Eduardo Villatoro

Conforme han transcurrido los días, tu ausencia se profundiza más. Pensé que sería lo contrario. Que el lento paso de las horas que se van acumulando en noches de silencio mitigaría esta soledad que rasga los recuerdos; que lentamente se iría apaciguando en cada uno de los pasos que vacilantemente recorro sobre las huellas que dejaste en cada recodo de mi vida y que pronto encontraría la anhelada resignación de la que constantemente me dicen al oído quienes que nos vieron caminando pequeños o largos tramos de nuestras vidas, aconsejándome fortaleza a la tribulación del alma sin reposo desde aquella madrugada del viernes cuando te despediste para siempre de este universo tangible y partiste hacia la Patria Celestial que nos enseña el Gran Libro.
Recordarás que apenas estabas transitando por los postreros pasos de tu anticipada adolescencia y yo comenzaba a tejer mis sueños en las ramas de mi compulsiva juventud, la primera vez que tus ojos y los míos alcanzaron a refugiarse en nuestras pupilas para dibujar las siluetas de nuestros cuerpos delgados, el mío quizá un tanto quebradizo y el tuyo que ya merodeaba las curvas de la mujer en que pronto te convertirías.
Alguien de tus amigas nos presentó y con la escondida timidez de tu frágil experiencia, tendiste la mano que yo tomé entre las mías, porque temía que de pronto proseguirías tu ruta, con la cabellera negra que ondeaba sobre tus hombros y se precipitaba hasta tu cintura, que yo adiviné rodeada por mis inseguros brazos.
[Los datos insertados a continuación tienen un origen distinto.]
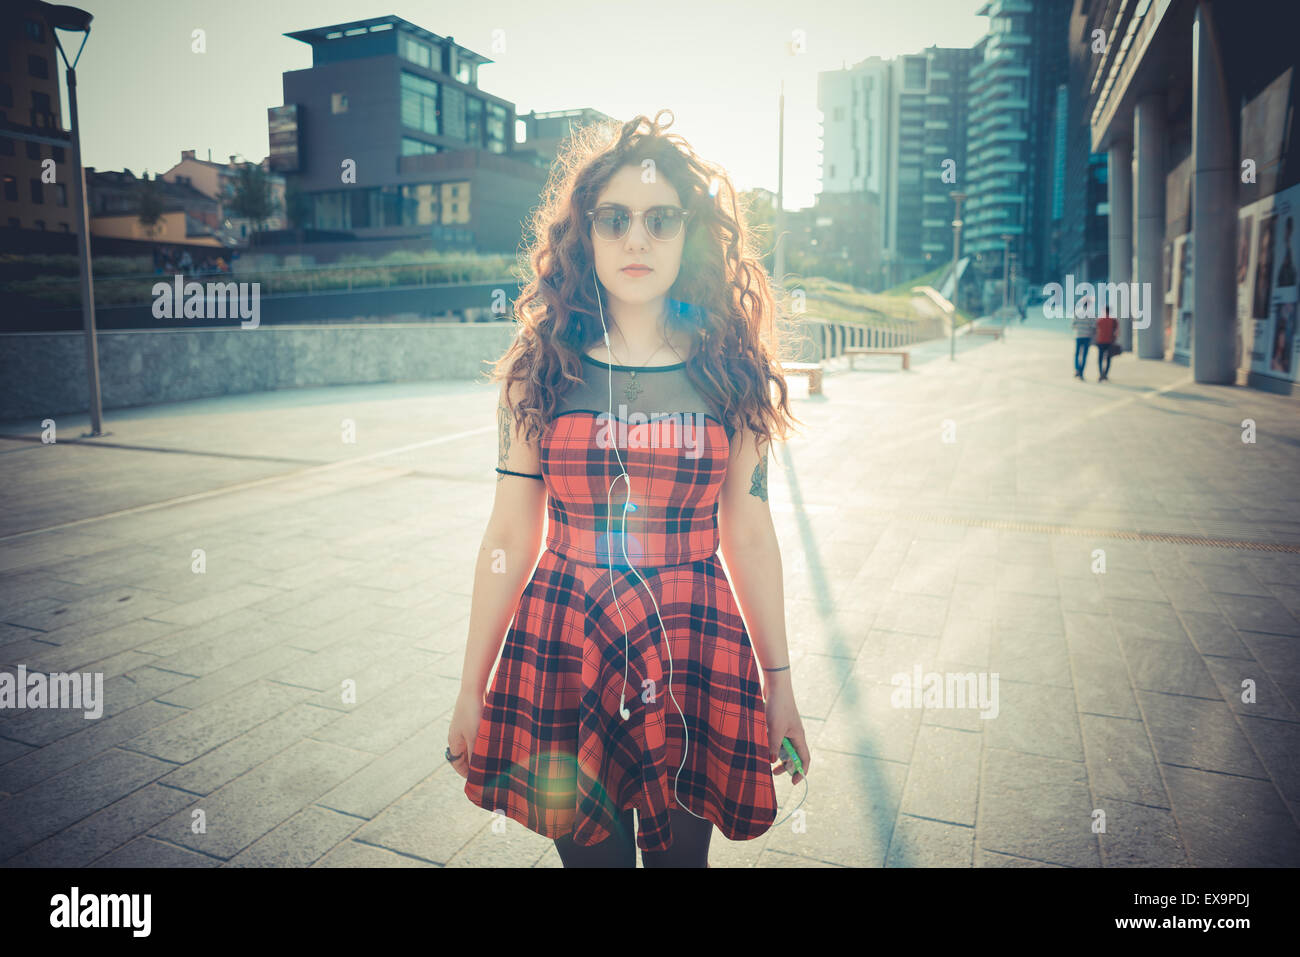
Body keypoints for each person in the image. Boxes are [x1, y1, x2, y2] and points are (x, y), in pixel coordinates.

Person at [446, 111, 810, 868]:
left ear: (690, 233)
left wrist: (780, 684)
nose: (637, 240)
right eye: (614, 219)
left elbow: (748, 531)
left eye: (659, 219)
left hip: (694, 641)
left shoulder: (730, 369)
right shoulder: (538, 366)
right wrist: (470, 685)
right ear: (585, 232)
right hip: (566, 643)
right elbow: (510, 536)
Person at [1072, 293, 1095, 379]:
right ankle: (1081, 372)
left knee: (1077, 354)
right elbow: (1093, 326)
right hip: (1087, 337)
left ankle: (1077, 369)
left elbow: (1073, 325)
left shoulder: (1077, 313)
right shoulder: (1091, 314)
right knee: (1084, 355)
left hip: (1078, 336)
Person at [1094, 303, 1117, 381]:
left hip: (1100, 341)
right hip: (1109, 342)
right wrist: (1114, 339)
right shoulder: (1113, 320)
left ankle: (1101, 373)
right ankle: (1105, 374)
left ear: (1104, 311)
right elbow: (1116, 332)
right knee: (1108, 359)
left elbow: (1096, 330)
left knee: (1100, 359)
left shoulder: (1100, 320)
Esa tarde de adelantada primavera fue el inicio no imaginado de un viaje que sólo se interrumpió brevemente, cuando obligado por mi compromiso con los que carecen de una tortilla con frijol para llevárselo ansiosamente a la boca, partí de esta querida Guatemala para estar salvo en suelos cercanos. Pero pudo más la fuerza de tu amor, amada mía, y el aliento de los hijos, que el riesgo de morir en una encrucijada.
Ahora que no estás físicamente presente -cuando los chicos de entonces que disfrutaban del tibio y suave albergue maternal de tu amparo, fueron descubriendo y ubicando sus propios destinos-, y en tardes grises como las de esta nublada noche que se aproxima cargada de lluvia y de perdidos aconteceres, se derrumba mi voz en el vacío y se desliza tu rostro entre los visibles pliegues de mi frente, para aposentarse de nuevo en el umbral de cada angustioso instante de la infructuosa espera.
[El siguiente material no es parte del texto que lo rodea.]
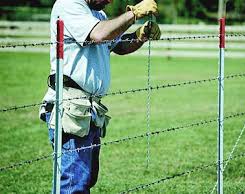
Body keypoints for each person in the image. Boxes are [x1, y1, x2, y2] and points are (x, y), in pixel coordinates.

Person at [40, 0, 161, 193]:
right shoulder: (68, 4)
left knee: (85, 179)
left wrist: (140, 36)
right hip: (71, 106)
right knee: (73, 184)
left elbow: (116, 44)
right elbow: (98, 34)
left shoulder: (98, 14)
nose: (110, 1)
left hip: (90, 109)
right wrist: (134, 14)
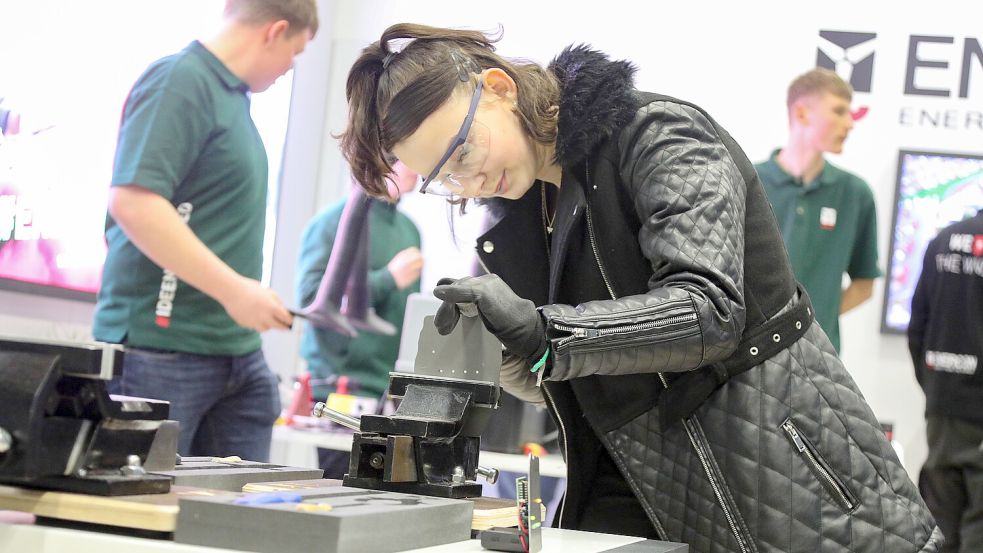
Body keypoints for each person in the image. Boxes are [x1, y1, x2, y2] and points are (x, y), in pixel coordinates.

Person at [339, 24, 941, 551]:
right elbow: (567, 373)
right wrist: (510, 356)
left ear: (499, 87)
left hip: (785, 473)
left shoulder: (658, 135)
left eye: (464, 149)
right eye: (445, 178)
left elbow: (707, 311)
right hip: (641, 480)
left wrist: (546, 333)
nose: (468, 180)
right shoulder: (517, 217)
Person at [93, 0, 318, 462]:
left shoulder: (232, 100)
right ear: (274, 31)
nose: (289, 68)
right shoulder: (180, 81)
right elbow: (135, 203)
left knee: (234, 517)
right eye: (294, 53)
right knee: (133, 515)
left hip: (234, 352)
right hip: (163, 350)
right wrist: (235, 291)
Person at [296, 160, 422, 477]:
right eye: (405, 157)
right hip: (340, 390)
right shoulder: (331, 223)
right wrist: (387, 279)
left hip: (390, 393)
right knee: (341, 492)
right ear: (379, 160)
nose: (416, 166)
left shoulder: (409, 230)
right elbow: (313, 300)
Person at [754, 68, 881, 353]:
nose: (850, 124)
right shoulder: (748, 182)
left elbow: (864, 284)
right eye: (839, 111)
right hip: (748, 359)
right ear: (802, 114)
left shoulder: (856, 194)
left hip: (820, 359)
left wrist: (811, 320)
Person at [908, 208, 983, 552]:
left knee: (939, 521)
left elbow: (917, 327)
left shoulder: (941, 240)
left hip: (943, 404)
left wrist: (935, 386)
Quiso el Eterno que estuvieras postrada en el lecho durante más de siete meses, para que yo pudiera estar en la permanencia de tus vigilias, en el descuido de tus lamentos y en la férrea constancia de someternos a la misericordia del Inefable, cuya fidelidad se remece en el manto de su gozo.
Estás en la sombra de la frondosa buganvilia que se trepó desafiante en una de la paredes que circundan un jardín ahora un tanto descuidado, donde sembraste orquídeas, geranios, rosas y otras flores que se disputan los rayos del sol, que regaste con agua que brotaba de tus pestañas y rociaste con el callado canto y oraciones de gratitud y arrepentimiento hasta las alturas, para que fuéramos redimidos por el sacrificio del buen Jesús, quien me sostiene con más fuerza que recias ondas del mar y es la roca de mi salvación.
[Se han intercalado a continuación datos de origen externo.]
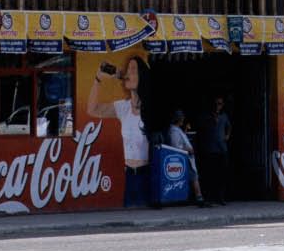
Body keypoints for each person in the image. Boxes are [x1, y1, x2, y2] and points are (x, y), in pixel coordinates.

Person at [86, 55, 152, 207]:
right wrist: (98, 79)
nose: (128, 73)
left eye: (133, 70)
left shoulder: (151, 107)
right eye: (127, 69)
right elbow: (92, 109)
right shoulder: (123, 107)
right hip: (129, 174)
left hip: (148, 174)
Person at [165, 109, 209, 207]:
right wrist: (188, 149)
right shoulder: (174, 131)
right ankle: (199, 198)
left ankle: (194, 198)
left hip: (186, 158)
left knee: (193, 177)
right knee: (194, 177)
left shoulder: (178, 130)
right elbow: (175, 146)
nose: (183, 119)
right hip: (184, 159)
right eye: (181, 118)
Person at [197, 95, 232, 205]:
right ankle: (209, 197)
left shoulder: (224, 116)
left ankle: (220, 197)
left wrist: (227, 135)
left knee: (222, 174)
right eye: (216, 103)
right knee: (210, 174)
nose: (218, 106)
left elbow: (229, 126)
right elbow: (201, 129)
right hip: (210, 149)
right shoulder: (207, 116)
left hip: (222, 149)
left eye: (220, 104)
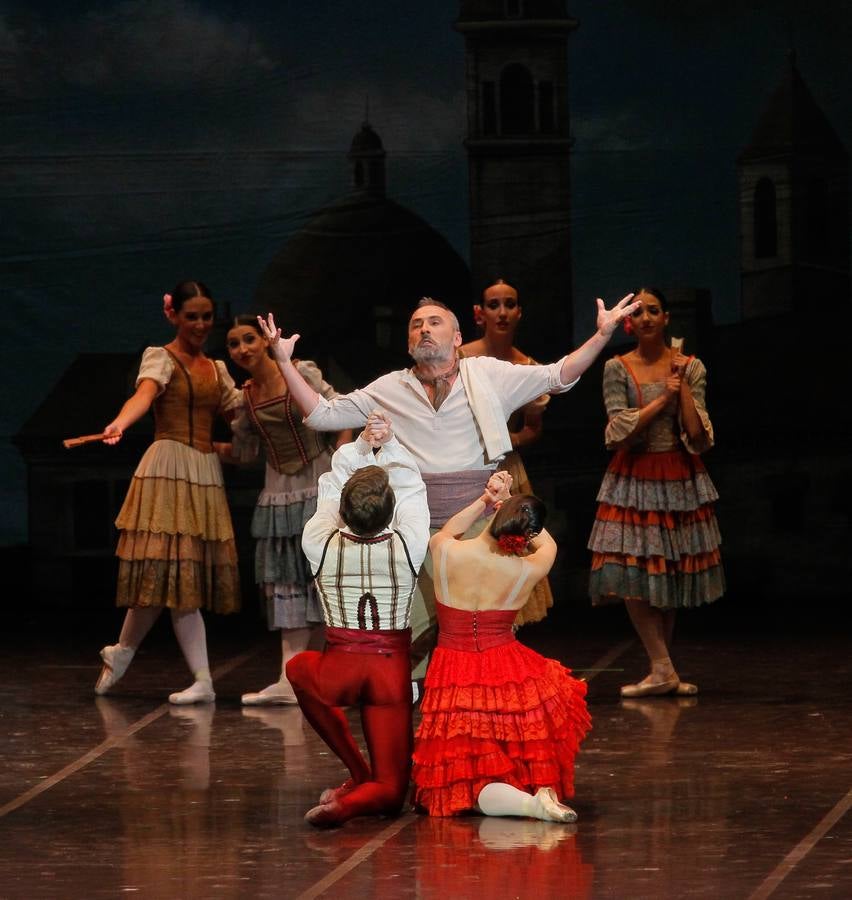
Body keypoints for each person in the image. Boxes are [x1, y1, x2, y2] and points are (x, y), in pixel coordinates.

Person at [257, 292, 640, 656]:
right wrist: (284, 362)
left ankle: (477, 706)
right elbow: (325, 415)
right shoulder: (391, 386)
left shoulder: (487, 374)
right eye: (416, 324)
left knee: (476, 623)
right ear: (408, 342)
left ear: (457, 337)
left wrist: (603, 334)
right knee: (416, 624)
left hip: (477, 519)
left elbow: (558, 375)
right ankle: (425, 706)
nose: (424, 328)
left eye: (434, 322)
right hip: (414, 523)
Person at [411, 472, 591, 822]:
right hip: (507, 668)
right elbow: (547, 545)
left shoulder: (448, 552)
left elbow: (447, 530)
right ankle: (530, 801)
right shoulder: (526, 568)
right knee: (499, 766)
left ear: (494, 518)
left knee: (463, 780)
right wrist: (513, 500)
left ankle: (528, 805)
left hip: (456, 669)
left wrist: (488, 499)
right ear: (524, 534)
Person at [94, 280, 242, 704]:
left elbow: (241, 418)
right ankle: (200, 678)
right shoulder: (161, 358)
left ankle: (126, 653)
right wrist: (121, 422)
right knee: (166, 570)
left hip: (204, 472)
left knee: (176, 575)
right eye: (190, 316)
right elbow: (145, 394)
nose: (199, 325)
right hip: (168, 467)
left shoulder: (217, 370)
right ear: (172, 315)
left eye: (206, 317)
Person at [288, 412, 430, 827]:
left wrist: (359, 447)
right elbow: (411, 488)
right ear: (392, 512)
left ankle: (356, 772)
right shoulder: (410, 543)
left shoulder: (318, 541)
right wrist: (388, 445)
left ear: (344, 511)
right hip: (389, 675)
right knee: (391, 793)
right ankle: (351, 800)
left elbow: (330, 491)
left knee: (297, 667)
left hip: (339, 671)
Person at [587, 287, 724, 697]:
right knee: (633, 571)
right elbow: (617, 432)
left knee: (670, 569)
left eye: (655, 311)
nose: (646, 318)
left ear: (666, 319)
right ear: (628, 322)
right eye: (639, 312)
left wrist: (679, 385)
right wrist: (662, 395)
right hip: (633, 476)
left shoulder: (691, 367)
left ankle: (661, 667)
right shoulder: (617, 367)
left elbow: (697, 434)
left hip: (678, 474)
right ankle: (662, 665)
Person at [225, 315, 349, 706]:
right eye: (233, 344)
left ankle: (324, 674)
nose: (242, 349)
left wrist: (343, 459)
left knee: (324, 579)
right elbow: (245, 452)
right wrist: (194, 446)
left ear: (265, 340)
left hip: (319, 478)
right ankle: (290, 676)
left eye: (248, 339)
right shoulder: (245, 396)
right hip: (280, 489)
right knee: (288, 579)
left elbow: (341, 411)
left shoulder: (301, 371)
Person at [459, 278, 553, 626]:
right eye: (494, 304)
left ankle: (502, 639)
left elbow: (532, 430)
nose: (502, 312)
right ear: (479, 313)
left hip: (504, 467)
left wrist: (505, 439)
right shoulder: (460, 357)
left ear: (519, 312)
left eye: (509, 304)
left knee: (508, 551)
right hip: (460, 464)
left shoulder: (527, 366)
No necesito buscarte para sentir que dejaste tu fruto en las gotas de mi pensamiento, en las ventanas desde donde atisbo las montañas que admirabas desde las terrazas y te regocijabas bajo el claro firmamento de diciembre.
Dichosos los que guardan juicio y los que hacen justicia en todo tiempo -me decías- porque no se han contaminado del afán de acopiar riquezas y ufanarse de la codicia del hombre que margina al niño y explota al pobre. Te prometí que no menguaría en mi pacto con los que rondan la amargura de la mesa sin pan y el cuerpo sin abrigo.
Fueron 52 calendarios que juntos anduvimos. Hoy te extraño en cada palabra no pronunciada y repito lo que te dije a la luz de nuestra aurora: Te amo, amor, porque si no te amara, de todas formas te amaría.